Ensure where you are harvesting is a place free of chemicals such as those used in lawn treatments or field oversprays. Chemicals such as roundup can stay in the ground up to 20 years according to some studies, thus making it most wise to avoid harvesting anywhere chemicals were likely used.
POSSIBLE LOOKALIKES: The dandelion has some lookalikes, but no known toxic lookalikes, and are known to be edible.
- Sow-thistle (often has spiny leaves, solid stems, and multiple flowers per stalk where the dandelion has one flower per each hollow stem).
- Catsear (has hairy leaves, and their flower has a more obvious radial, center point rather than how the dandelion has a full tufted flower, and the catsear stem often comes in larger numbers, is branched, and is solid and not hollow like the dandelion).

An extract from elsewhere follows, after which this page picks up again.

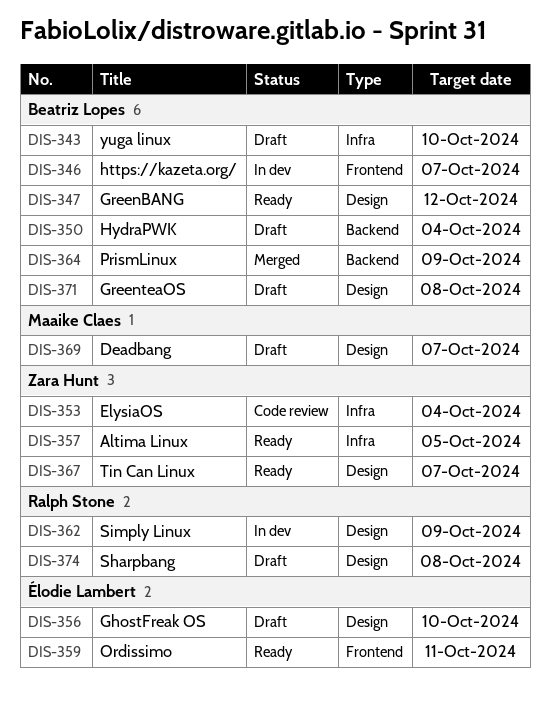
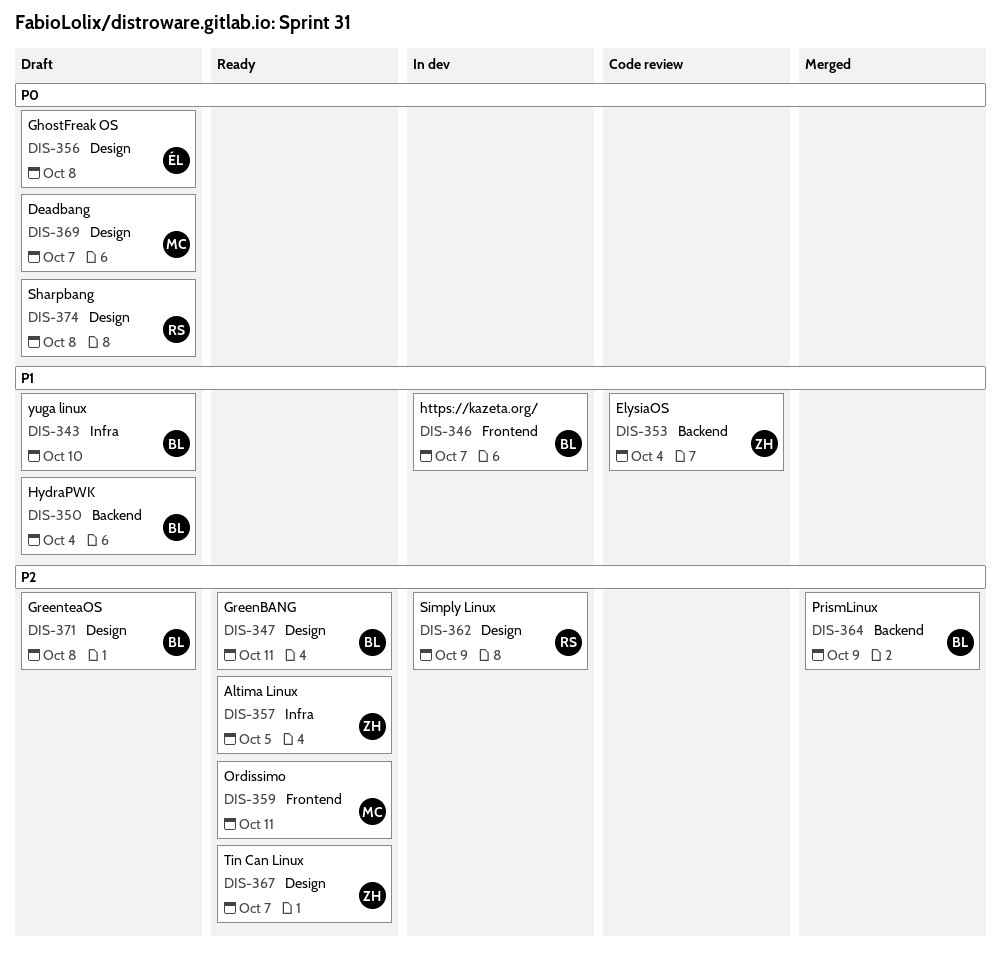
DIS-347, due: Oct 12 -> Oct 11
DIS-353, label: Infra -> Backend
DIS-356, due: Oct 10 -> Oct 8
DIS-359, owner: Élodie Lambert -> Maaike Claes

WORDS OF CAUTION: Like most healthy greens, dandelion contains oxalic acid (can inhibit the body’s use of calcium causing kidney stones in prone individuals). As a part of a balanced diet, this will pose no problem, but simply eating them cooked will break down the acid. It is said that intaking of Lemon juice will counteract the oxalic acid’s effects. Dandelion is also a natural diuretic (in high amounts will cause your body to shed water). Like all foraging, ensure your collection site is free of any chemicals or animal waste, and wash thoroughly before consumption.
DISCLAIMER: This page is intended to inspire and raise awareness of the natural word, and is not a replacement for a field guide or expert experience, nor is it intended for medical treatment or advice.
Always be 100% sure of your identification before ingesting any foraged food.Always cross-reference the information you find on the internet with an expert, a foraging group, and several reference books.
Proper identification is entirely a forager’s responsibility. . . and it is not to be taken lightly. Wild food, much like cultivated food, will produce unique results in each unique person as allergies and reactions are an ever present reality.
The experiences noted on this website are personal, but shared for your enjoyment and exploration, but are not to replace professional experience. This disclaimer is not to create fear, but rather to instill a healthy respect for the responsibility of foraging and utilizing nature in a responsible way, both for the longevity of nature and yourself, as it can only be achieved by you, as this website, owner, nor its affiliates cannot be held responsible for your actions or use of the information provided.